State how many lines of the material below contain the word "emph". Add nothing else.

Records to use:
★ ★ ★ ★

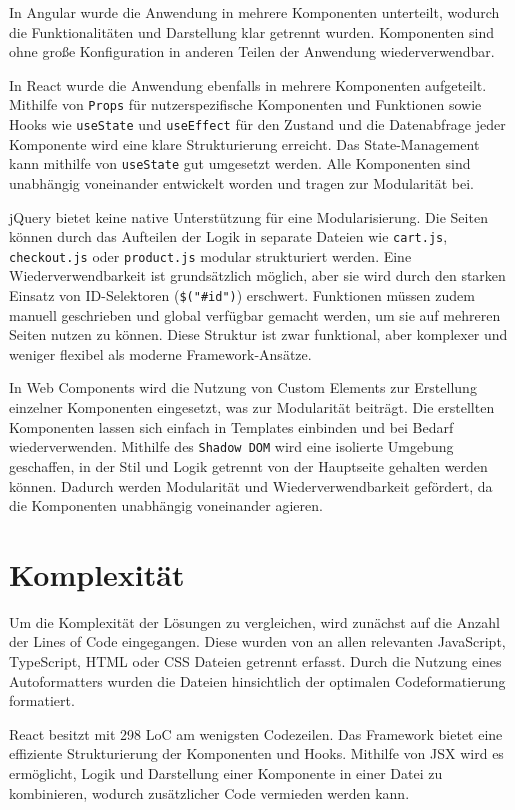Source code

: \documentclass[oneside]{ausarbeitung}
\begin{document}
In Angular wurde die Anwendung in mehrere Komponenten unterteilt, wodurch die Funktionalitäten und Darstellung klar getrennt wurden. Komponenten sind ohne große Konfiguration in anderen Teilen der Anwendung wiederverwendbar.  

In React wurde die Anwendung ebenfalls in mehrere Komponenten aufgeteilt. Mithilfe von \texttt{Props} für nutzerspezifische Komponenten und Funktionen sowie Hooks wie \texttt{useState} und \texttt{useEffect} für den Zustand und die Datenabfrage jeder Komponente wird eine klare Strukturierung erreicht. Das State-Management kann mithilfe von \texttt{useState} gut umgesetzt werden. Alle Komponenten sind unabhängig voneinander entwickelt worden und tragen zur Modularität bei.  

jQuery bietet keine native Unterstützung für eine Modularisierung. Die Seiten können durch das Aufteilen der Logik in separate Dateien wie \texttt{cart.js}, \texttt{checkout.js} oder \texttt{product.js} modular strukturiert werden. Eine Wiederverwendbarkeit ist grundsätzlich möglich, aber sie wird durch den starken Einsatz von ID-Selektoren (\texttt{\$("\#id")}) erschwert. Funktionen müssen zudem manuell geschrieben und global verfügbar gemacht werden, um sie auf mehreren Seiten nutzen zu können. Diese Struktur ist zwar funktional, aber komplexer und weniger flexibel als moderne Framework-Ansätze.

In Web Components wird die Nutzung von Custom Elements zur Erstellung einzelner Komponenten eingesetzt, was zur Modularität beiträgt. Die erstellten Komponenten lassen sich einfach in Templates einbinden und bei Bedarf wiederverwenden. Mithilfe des \texttt{Shadow DOM} wird eine isolierte Umgebung geschaffen, in der Stil und Logik getrennt von der Hauptseite gehalten werden können. Dadurch werden Modularität und Wiederverwendbarkeit gefördert, da die Komponenten unabhängig voneinander agieren.

\section{Komplexität}

Um die Komplexität der Lösungen zu vergleichen, wird zunächst auf die Anzahl der Lines of Code eingegangen. Diese wurden von an allen relevanten JavaScript, TypeScript, HTML oder CSS Dateien getrennt erfasst. Durch die Nutzung eines Autoformatters wurden die Dateien hinsichtlich der optimalen Codeformatierung formatiert. 

React besitzt mit 298 LoC am wenigsten Codezeilen. Das Framework bietet eine effiziente Strukturierung der Komponenten und Hooks. Mithilfe von JSX wird es ermöglicht, Logik und Darstellung einer Komponente in einer Datei zu kombinieren, wodurch zusätzlicher Code vermieden werden kann. 
\end{document}
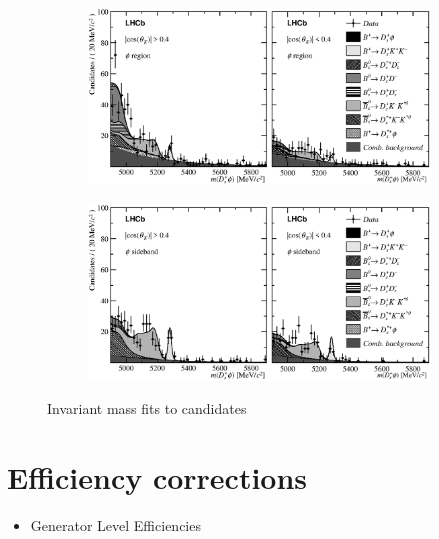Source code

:\begin{figure}[!h]
    \centering
    \begin{subfigure}[t]{1.0\textwidth}
        \includegraphics[width=1.0\textwidth]{figs/B2DsPhi/Fig4a.eps}
    \end{subfigure}
    \begin{subfigure}[t]{1.0\textwidth}
        \includegraphics[width=1.0\textwidth]{figs/B2DsPhi/Fig4b.eps}
    \end{subfigure}
    \caption{Invariant mass fits to \decay{\Bp}{\Dsp\phiz} candidates}
\end{figure}



\section{Efficiency corrections}
\label{sec:B2DsPhi_effcorrections}


\begin{itemize}
\item Generator Level Efficiencies
\end{itemize}

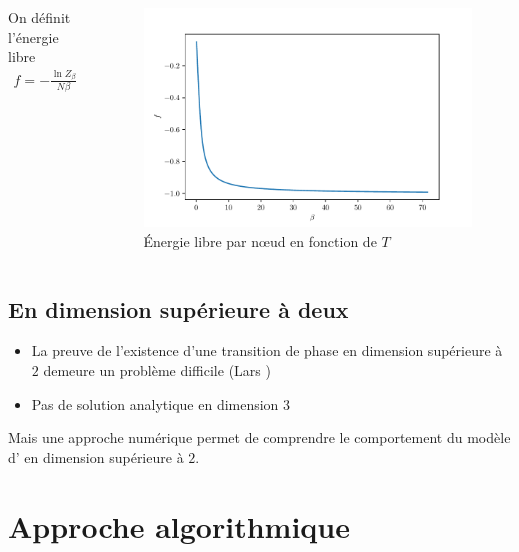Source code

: \documentclass[french]{beamer}
\begin{document}
\begin{frame}
\begin{columns}[c]
	On définit l'énergie libre
	\begin{align*}
		f = - \frac{\ln Z_\beta}{N \beta}
	\end{align*}
    \vspace*{-1.5cm}
\begin{figure}
	\centering
	\includegraphics[height=0.65\textheight]{assets/Elibre}
	\caption{\'Energie libre par n\oe{}ud en fonction de $T$}
	\label{fig:elibre}
\end{figure}
\end{columns}
\end{frame}

%
\subsection{En dimension supérieure à deux}
%

\begin{frame}
    \begin{itemize}
        \item La preuve de l'existence d'une transition de phase en dimension supérieure à $2$ demeure un problème difficile (Lars )
        \item Pas de solution analytique en dimension $3$
    \end{itemize}
    Mais une approche numérique permet de comprendre le comportement du modèle d' en dimension supérieure à $2$.
\end{frame}

\section{Approche algorithmique}
\end{document}
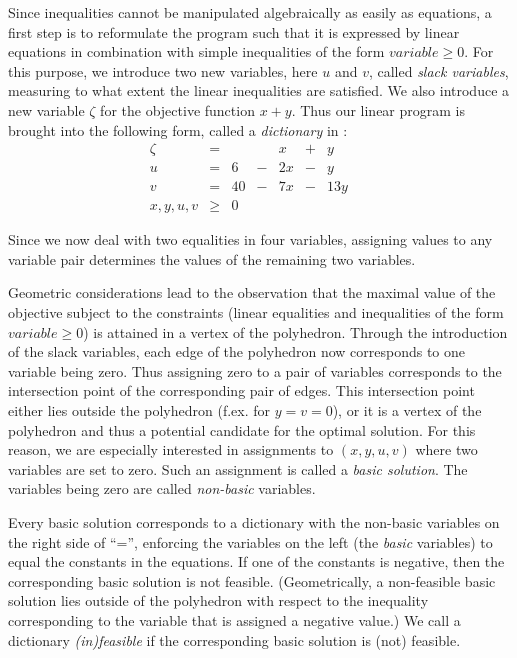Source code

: \documentclass[ukenglish,a4]{article}
\begin{document}
Since inequalities cannot be manipulated algebraically as easily
as equations, a first step is to reformulate the program such that it is expressed
by linear equations in combination with simple inequalities of the form
$\mathit{variable}\geq 0$. For this purpose, we introduce
two new variables, here $u$ and $v$, called \emph{slack variables}, 
measuring to what extent the linear inequalities are satisfied. 
We also introduce a new variable $\zeta$
for the objective function $x+y$. 
Thus our linear program is brought into the following form, 
called a \emph{dictionary} in \cite{Vanderbei}:
\[    
    \begin{array}{lcrcrcrcr}
      \zeta&=&   & &     x &+&     y & &  \\\hline
      u    &=& 6 &-&   2 x &-&     y & &  \\
      v    &=& 40&-&   7 x &-&  13 y & &  \\
      x,y,u,v  &\geq&0     & &  & &  & &    
    \end{array}
\]

Since we now deal with two equalities in four variables, 
assigning values to any variable pair determines the values of the remaining two variables.

Geometric considerations lead to the observation that the
maximal value of the objective subject to the constraints (linear
equalities and inequalities of the form 
$\mathit{variable}\geq 0$) is attained in a vertex of the polyhedron. 
Through the introduction of the slack variables, each edge of the polyhedron now corresponds to one variable
being zero. Thus assigning zero to a pair of variables corresponds to the intersection point of the corresponding pair of edges. 
This intersection point either lies outside the polyhedron (f.ex. for $y=v=0$), or  
it is a vertex of the polyhedron and thus a potential candidate for the optimal solution. 
For this reason, we are especially interested in assignments to $(x,y,u,v)$ where two variables are set to zero. 
Such an assignment is called a \emph{basic solution}. The variables being zero are called \emph{non-basic} variables.

Every basic solution corresponds to a dictionary with the non-basic variables on the right side of ``='', 
enforcing the variables on the left (the \emph{basic} variables) to equal the constants in the equations. 
If one of the constants is negative, then the corresponding basic solution is not feasible. 
(Geometrically, a non-feasible basic solution lies outside of the polyhedron with respect to 
the inequality corresponding to the variable that is assigned a negative value.)
We  call a dictionary \emph{(in)feasible} if the corresponding basic solution is (not) feasible.
\end{document}

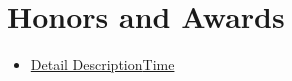 \section{Honors and Awards}
\begin{itemize}
      \item {}
            {\underline{Detail Description}}{\underline{Time}}
\end{itemize}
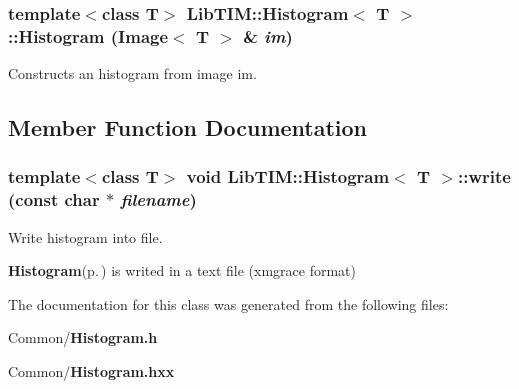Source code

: \subsubsection{\setlength{\rightskip}{0pt plus 5cm}template$<$class T$>$ {\bf Lib\-TIM::Histogram}$<$ T $>$::{\bf Histogram} ({\bf Image}$<$ T $>$ \& {\em im})}\label{classLibTIM_1_1Histogram_a0}


Constructs an histogram from image im. 



\subsection{Member Function Documentation}
\subsubsection{\setlength{\rightskip}{0pt plus 5cm}template$<$class T$>$ void {\bf Lib\-TIM::Histogram}$<$ T $>$::write (const char $\ast$ {\em filename})}\label{classLibTIM_1_1Histogram_a1}


Write histogram into file. 

{\bf Histogram}{\rm (p.\,\pageref{classLibTIM_1_1Histogram})} is writed in a text file (xmgrace format)

The documentation for this class was generated from the following files:\begin{CompactItemize}
\item 
Common/{\bf Histogram.h}\item 
Common/{\bf Histogram.hxx}\end{CompactItemize}
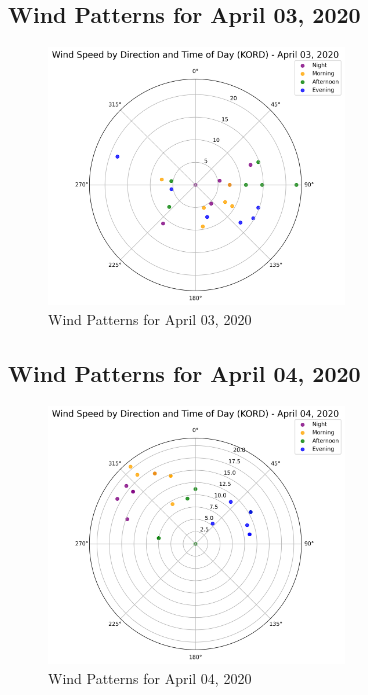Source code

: \subsection{Wind Patterns for April 03, 2020}
\begin{figure}[htbp]
\centering
\includegraphics[width=0.7\textwidth]{wind_radar_plot_20200403.png}
\caption{Wind Patterns for April 03, 2020}
\label{fig:wind_20200403}
\end{figure}

\subsection{Wind Patterns for April 04, 2020}
\begin{figure}[htbp]
\centering
\includegraphics[width=0.7\textwidth]{wind_radar_plot_20200404.png}
\caption{Wind Patterns for April 04, 2020}
\label{fig:wind_20200404}
\end{figure}

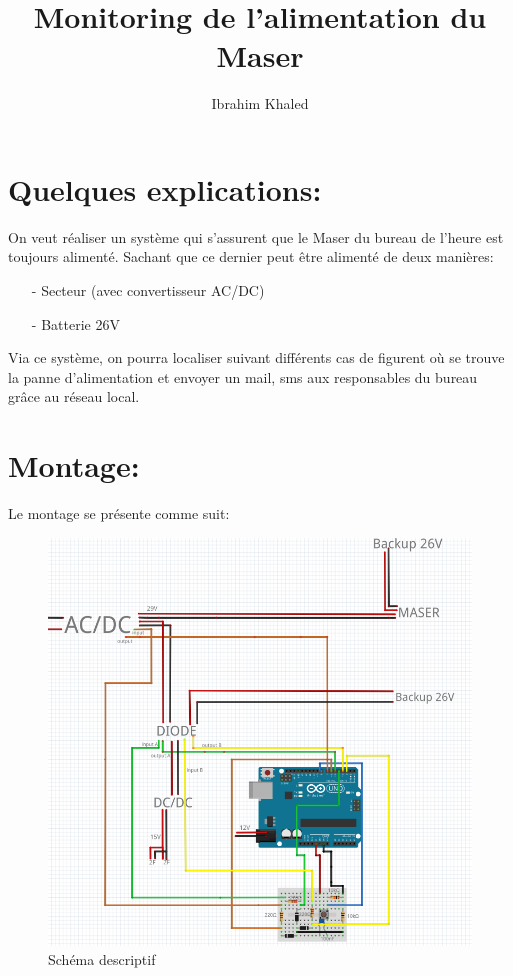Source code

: \documentclass[12pt,a4paper]{article}
\title{Monitoring de l'alimentation du Maser}
\author{Ibrahim Khaled}
\date{}
\begin{document}
\maketitle
\section*{Quelques explications:}
On veut réaliser un système qui s'assurent que le Maser du bureau de l'heure est toujours alimenté. Sachant que ce dernier peut être alimenté de deux manières: 

\begin{itemize}
\item[-]Secteur (avec convertisseur AC/DC)
\item[-]Batterie 26V

\end{itemize}

\bigskip

Via ce système, on pourra localiser suivant différents cas de figurent où se trouve la panne d'alimentation et envoyer un mail, sms aux responsables du bureau grâce au réseau local. 

\section*{Montage:}  
Le montage se présente comme suit: 

\begin{figure}[!h]
\includegraphics[scale=0.7]{circuit_MASER3.PNG}
\caption{Schéma descriptif}
\end{figure}
\end{document}
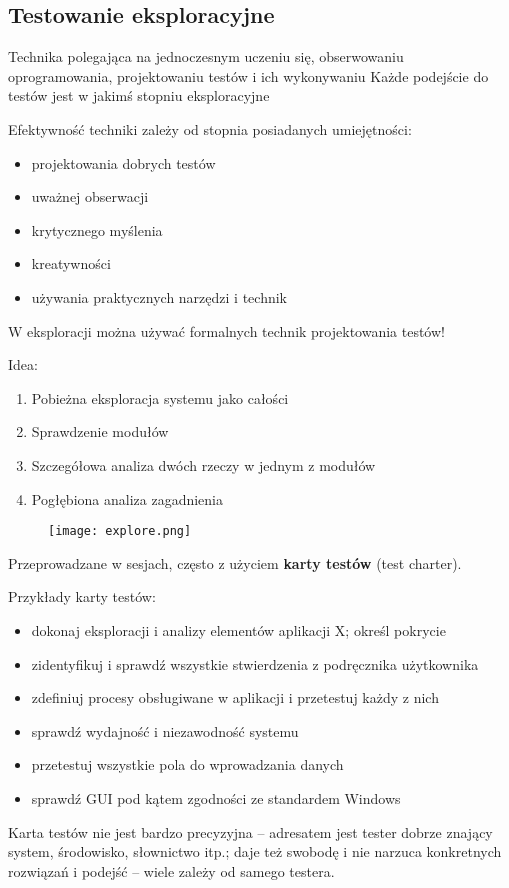 \documentclass[../main.tex]{subfiles}
\begin{document}
    \subsection{Testowanie eksploracyjne}
    Technika polegająca na jednoczesnym uczeniu się, obserwowaniu
    oprogramowania, projektowaniu testów i ich wykonywaniu
    Każde podejście do testów jest w jakimś stopniu eksploracyjne


    Efektywność techniki zależy od stopnia posiadanych umiejętności:
    \begin{itemize}
        \item projektowania dobrych testów
        \item uważnej obserwacji
        \item krytycznego myślenia
        \item kreatywności
        \item używania praktycznych narzędzi i technik
    \end{itemize}
    W eksploracji można używać formalnych technik projektowania testów!

    Idea:
    \begin{enumerate}
        \item Pobieżna eksploracja systemu jako całości
        \item Sprawdzenie modułów
        \item Szczegółowa analiza dwóch rzeczy w jednym z modułów
        \item Pogłębiona analiza zagadnienia
    \end{enumerate}

    \begin{figure}[H]
        \texttt{[image: explore.png]}
    \end{figure}

    Przeprowadzane w sesjach, często z użyciem \textbf{karty testów} (test charter).

    Przykłady karty testów:
    \begin{itemize}
        \item dokonaj eksploracji i analizy elementów aplikacji X; określ pokrycie
        \item zidentyfikuj i sprawdź wszystkie stwierdzenia z podręcznika użytkownika
        \item zdefiniuj procesy obsługiwane w aplikacji i przetestuj każdy z nich
        \item sprawdź wydajność i niezawodność systemu
        \item przetestuj wszystkie pola do wprowadzania danych
        \item sprawdź GUI pod kątem zgodności ze standardem Windows
    \end{itemize}
    Karta testów nie jest bardzo precyzyjna – adresatem jest tester dobrze znający system, środowisko,
    słownictwo itp.; daje też swobodę i nie narzuca konkretnych rozwiązań i podejść – wiele zależy od samego testera.
\end{document}

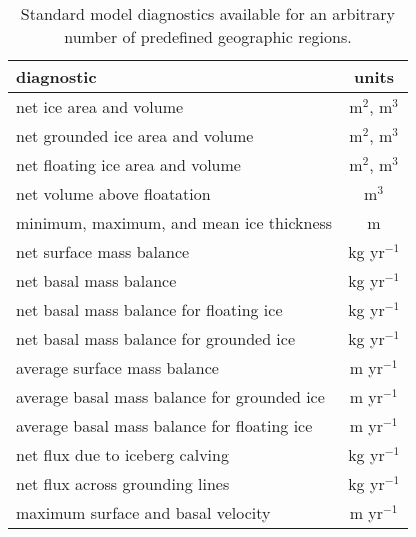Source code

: \begin{table*}[t]
\caption{Standard model diagnostics available for an arbitrary number of predefined geographic regions.
}
\centering
\begin{tabular}{lc}
\hline
diagnostic & units \\
\hline
net ice area and volume & m$^2$, m$^3$ \\
net grounded ice area and volume & m$^2$, m$^3$ \\
net floating ice area and volume & m$^2$, m$^3$ \\
net volume above floatation & m$^3$ \\
minimum, maximum, and mean ice thickness & m \\
net surface mass balance & kg yr$^{-1}$ \\
net basal mass balance & kg yr$^{-1}$ \\
net basal mass balance for floating ice & kg yr$^{-1}$ \\
net basal mass balance for grounded ice & kg yr$^{-1}$ \\
average surface mass balance & m yr$^{-1}$ \\
average basal mass balance for grounded ice & m yr$^{-1}$ \\
average basal mass balance for floating ice & m yr$^{-1}$ \\
net flux due to iceberg calving & kg yr$^{-1}$ \\
net flux across grounding lines & kg yr$^{-1}$ \\
maximum surface and basal velocity & m yr$^{-1}$ \\
\hline
\end{tabular}
\label{table:analysisVars}
\end{table*}


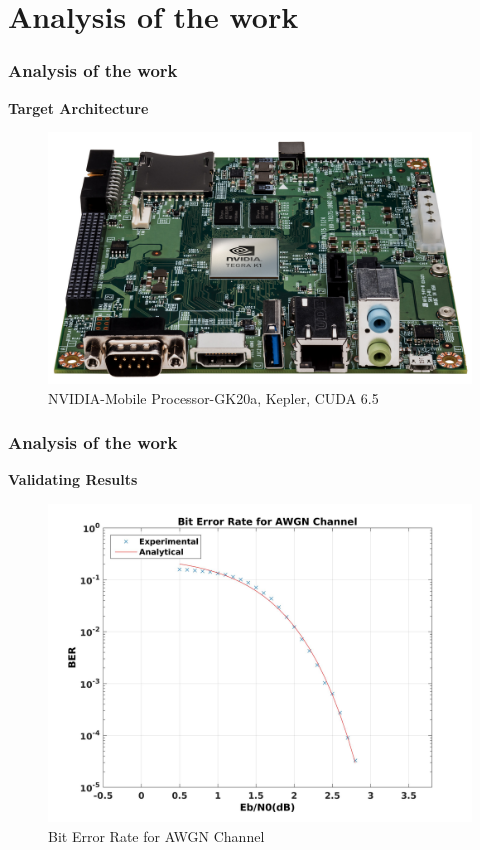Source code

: \documentclass{beamer}
\begin{document}
\begin{frame}
\end{frame}

\section{Analysis of the work}

\begin{frame}
  \frametitle{Analysis of the work}
  \textbf{Target Architecture}
    \begin{figure}[h]
\begin{centering}
\includegraphics[scale=0.08]{img/Jetson_TK1.jpg}
\caption[width=.3\textwidth]{NVIDIA-Mobile Processor-GK20a, Kepler, CUDA 6.5}
\end{centering}
\end{figure}
  \end{frame}
\begin{frame}
  \frametitle{Analysis of the work}
  \textbf{Validating Results}
  
    \begin{figure}[h]
\begin{centering}
\includegraphics[scale=0.08]{img/BER.jpg}
\caption[width=.3\textwidth]{Bit Error Rate for AWGN Channel}
\end{centering}
\end{figure}
  \end{frame}
\end{document}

★ ★ ★ ★

Answer for the task: 5